» **Items stored from a collection**
....................
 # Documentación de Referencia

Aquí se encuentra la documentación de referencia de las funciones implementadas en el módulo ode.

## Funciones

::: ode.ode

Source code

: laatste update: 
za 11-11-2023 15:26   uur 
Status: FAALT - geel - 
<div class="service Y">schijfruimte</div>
....................
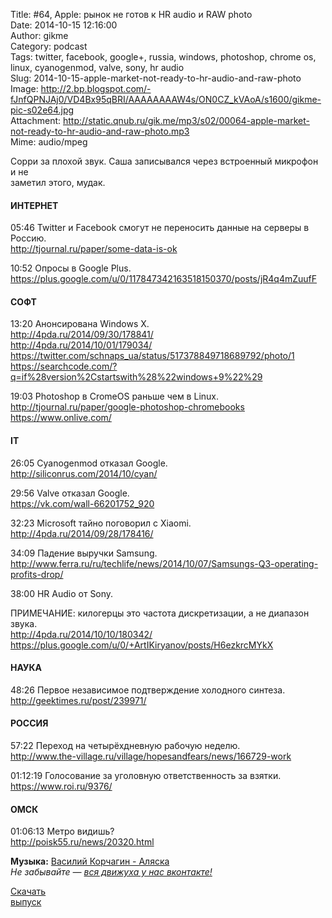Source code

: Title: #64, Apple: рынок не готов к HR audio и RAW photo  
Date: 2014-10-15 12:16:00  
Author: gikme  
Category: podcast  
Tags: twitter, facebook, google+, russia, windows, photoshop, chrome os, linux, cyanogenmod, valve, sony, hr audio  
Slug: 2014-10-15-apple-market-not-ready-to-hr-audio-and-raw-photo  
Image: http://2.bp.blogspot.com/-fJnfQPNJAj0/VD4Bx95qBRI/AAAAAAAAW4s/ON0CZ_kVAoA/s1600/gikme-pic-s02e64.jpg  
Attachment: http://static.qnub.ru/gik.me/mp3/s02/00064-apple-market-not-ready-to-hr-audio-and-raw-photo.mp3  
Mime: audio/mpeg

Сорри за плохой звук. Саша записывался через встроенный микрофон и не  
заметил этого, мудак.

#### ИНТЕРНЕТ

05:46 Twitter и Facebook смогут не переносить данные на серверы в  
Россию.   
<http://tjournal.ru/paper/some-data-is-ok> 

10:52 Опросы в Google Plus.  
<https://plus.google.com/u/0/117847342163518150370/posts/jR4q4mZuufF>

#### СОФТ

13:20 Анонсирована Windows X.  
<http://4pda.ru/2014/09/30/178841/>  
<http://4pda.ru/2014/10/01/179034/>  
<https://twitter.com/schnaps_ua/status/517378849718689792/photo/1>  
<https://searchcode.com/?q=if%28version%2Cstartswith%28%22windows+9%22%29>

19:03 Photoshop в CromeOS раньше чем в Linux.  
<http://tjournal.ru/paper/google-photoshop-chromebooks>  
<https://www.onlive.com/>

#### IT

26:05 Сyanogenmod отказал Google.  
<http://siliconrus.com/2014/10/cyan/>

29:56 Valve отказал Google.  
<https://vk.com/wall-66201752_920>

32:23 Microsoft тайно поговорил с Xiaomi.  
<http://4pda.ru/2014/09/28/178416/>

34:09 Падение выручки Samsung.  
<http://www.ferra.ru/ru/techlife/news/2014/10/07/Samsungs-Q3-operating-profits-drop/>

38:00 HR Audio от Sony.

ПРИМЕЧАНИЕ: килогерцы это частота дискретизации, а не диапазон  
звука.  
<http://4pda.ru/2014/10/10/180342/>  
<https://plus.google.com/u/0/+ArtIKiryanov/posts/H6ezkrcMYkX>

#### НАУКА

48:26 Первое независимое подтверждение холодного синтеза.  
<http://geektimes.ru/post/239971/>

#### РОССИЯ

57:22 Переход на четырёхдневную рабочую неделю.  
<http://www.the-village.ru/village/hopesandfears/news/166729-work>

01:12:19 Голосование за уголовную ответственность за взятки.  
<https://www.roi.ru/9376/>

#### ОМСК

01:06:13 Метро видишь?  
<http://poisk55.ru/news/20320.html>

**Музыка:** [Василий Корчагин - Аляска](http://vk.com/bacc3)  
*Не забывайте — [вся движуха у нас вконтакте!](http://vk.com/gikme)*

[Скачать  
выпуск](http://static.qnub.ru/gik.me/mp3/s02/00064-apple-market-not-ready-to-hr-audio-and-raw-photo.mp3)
....................
» **Exercise objective**
Copy out, with no changes, the lines of the items beginning at the one containing "#### РОССИЯ" and continuing through the one containing "выпуск](http:/", including both of those lines.

» **Your solution**
#### РОССИЯ

57:22 Переход на четырёхдневную рабочую неделю.  
<http://www.the-village.ru/village/hopesandfears/news/166729-work>

01:12:19 Голосование за уголовную ответственность за взятки.  
<https://www.roi.ru/9376/>

#### ОМСК

01:06:13 Метро видишь?  
<http://poisk55.ru/news/20320.html>

**Музыка:** [Василий Корчагин - Аляска](http://vk.com/bacc3)  
*Не забывайте — [вся движуха у нас вконтакте!](http://vk.com/gikme)*

[Скачать  
выпуск](http://static.qnub.ru/gik.me/mp3/s02/00064-apple-market-not-ready-to-hr-audio-and-raw-photo.mp3)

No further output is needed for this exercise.